A sober analysis of the causes of the breakdown and energetic treatment not of its symptoms but root causes, must therefore be the order of the day. The Archibald Reiss Institute has set for itself precisely that ambitious task. The pathetic foreign stooges temporarily administering Serbia today at their foreign masters’ pleasure have little to fear from us in the immediate term. We want them out, of course, so that Serbia may live. But in due time they will be routinely discarded by their foreign masters anyway, so for the moment they are not worth our time and energy. Our attention will be focused instead on the rotten system of which ghastly regimes such as the present one are disgusting but merely transient features.

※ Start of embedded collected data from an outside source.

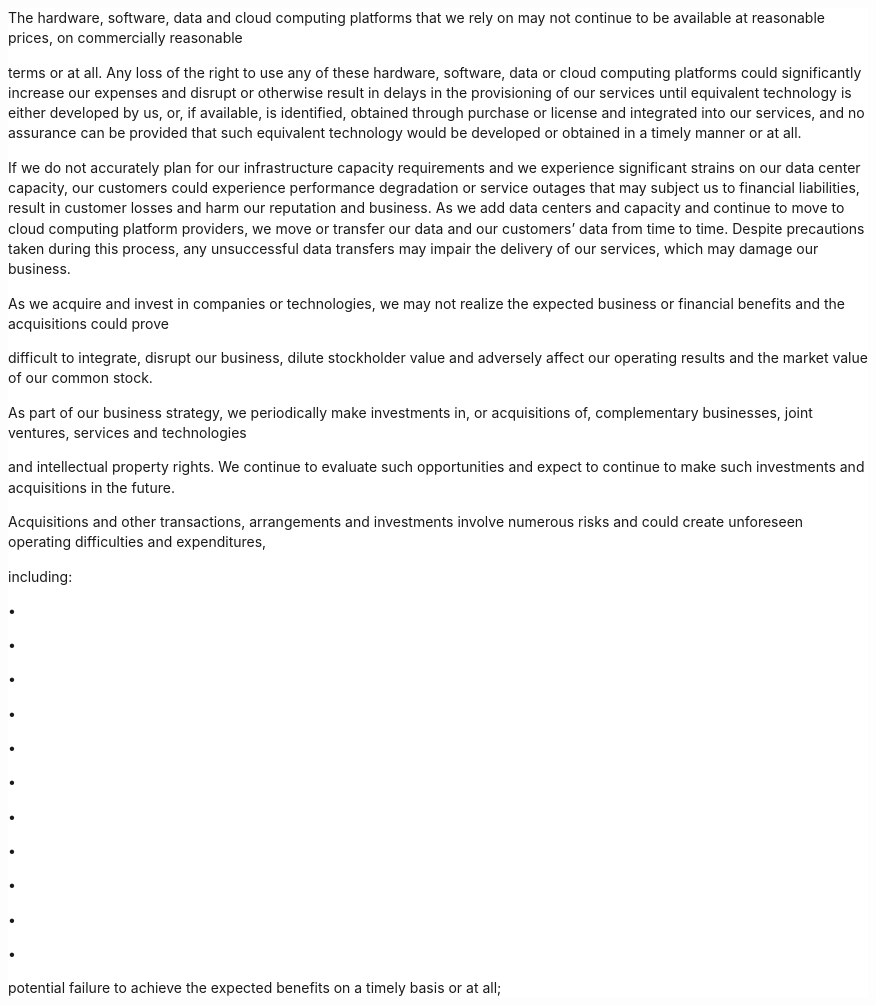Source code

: The hardware, software, data and cloud computing platforms that we rely on may not continue to be available at reasonable prices, on commercially reasonable

terms or at all. Any loss of the right to use any of these hardware, software, data or cloud computing platforms could significantly increase our expenses and disrupt
or otherwise result in delays in the provisioning of our services until equivalent technology is either developed by us, or, if available, is identified, obtained through
purchase or license and integrated into our services, and no assurance can be provided that such equivalent technology would be developed or obtained in a timely
manner or at all.

If we do not accurately plan for our infrastructure capacity requirements and we experience significant strains on our data center capacity, our customers could
experience performance degradation or service outages that may subject us to financial liabilities, result in customer losses and harm our reputation and business. As
we add data centers and capacity and continue to move to cloud computing platform providers, we move or transfer our data and our customers’ data from time to
time. Despite precautions taken during this process, any unsuccessful data transfers may impair the delivery of our services, which may damage our business.

As we acquire and invest in companies or technologies, we may not realize the expected business or financial benefits and the acquisitions could prove

difficult to integrate, disrupt our business, dilute stockholder value and adversely affect our operating results and the market value of our common stock.

As part of our business strategy, we periodically make investments in, or acquisitions of, complementary businesses, joint ventures, services and technologies

and intellectual property rights. We continue to evaluate such opportunities and expect to continue to make such investments and acquisitions in the future.

Acquisitions and other transactions, arrangements and investments involve numerous risks and could create unforeseen operating difficulties and expenditures,

including:

•

•

•

•

•

•

•

•

•

•

•

potential failure to achieve the expected benefits on a timely basis or at all;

The Spanish patriot Jose Antonio Primo de Rivera articulated best what is our position — we shall substitute Serbia for Spain — in his seemingly paradoxical but in fact eminently sensible discourse:
“We love Serbia because we do not like it … We love it because we strive for perfection. We are unable to love the ruined and decadent Serbia that we see today. What we do love is the eternal and immutable metaphysic of Serbia.”
Whoever understands this profound thought and takes it to heart is ready to come on board and we invite him to join us.